WASHINGTON — There's a call for change coming from Capitol Hill.
"One in three military servicewomen and one in 50 military servicemen are sexually assaulted while they're in service," said Katie Anita Purswell of the American Legion. "Fifty-seven percent of those claims that were filed are improperly denied. We are overdue for an intervention."
Many lawmakers agree with the assessment.
On Wednesday, members of the House Veterans Affairs Committee heard powerful testimony about the response of the Department of Veterans Affairs as it pertains to sexual trauma in the military.
Witnesses said more needs to be done to restore victims' faith in the department's systems.
"While we are hopeful, the realist in me says: prove it," said Shane Liermann of Disabled American Veterans. "It's been 20-something-odd years. I need to see it done. And our veterans need to see a better process now."

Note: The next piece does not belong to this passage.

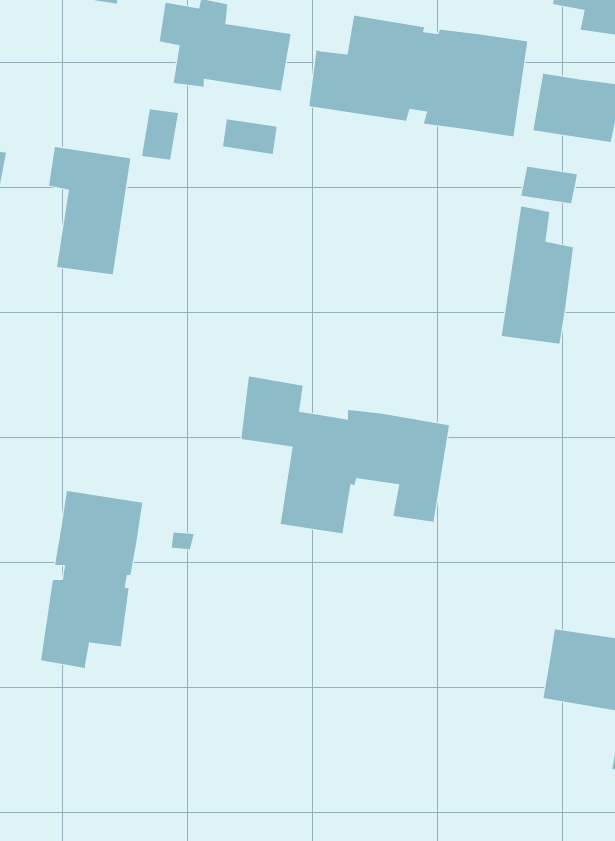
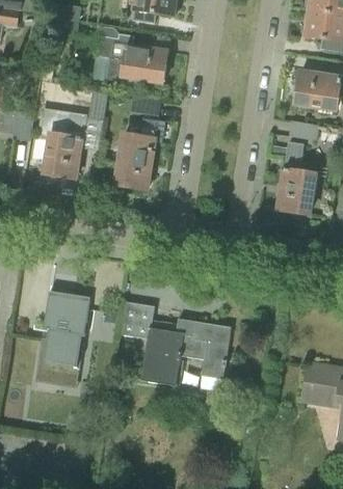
building: [309,15,528,137] -> none
building: none -> [115,124,156,189]
building: [240,376,450,534] -> [121,302,231,385]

The VA insists it is getting better at processing disability claims related to military sexual trauma, but its own Inspector General's Office estimated that VA processors have mishandled thousands of veterans' claims, including failing to give specially trained staff enough time to fully review the cases.
Lawmakers called the lack of reforms unacceptable.
"It's essential that the Department of Veterans Affairs does everything it can to support these men and women in this process," said Rep. Elaine Luria (D-Virginia).
Troy Nehls (R-Texas) added, "If MST survivors have a negative experience, they may never, ever walk through the VA doors again."
The Defense Department laid out a timeline that could see some military sexual assault reforms take up to nine years to be implemented.
Lawmakers said that is not good enough, and they want action within six months.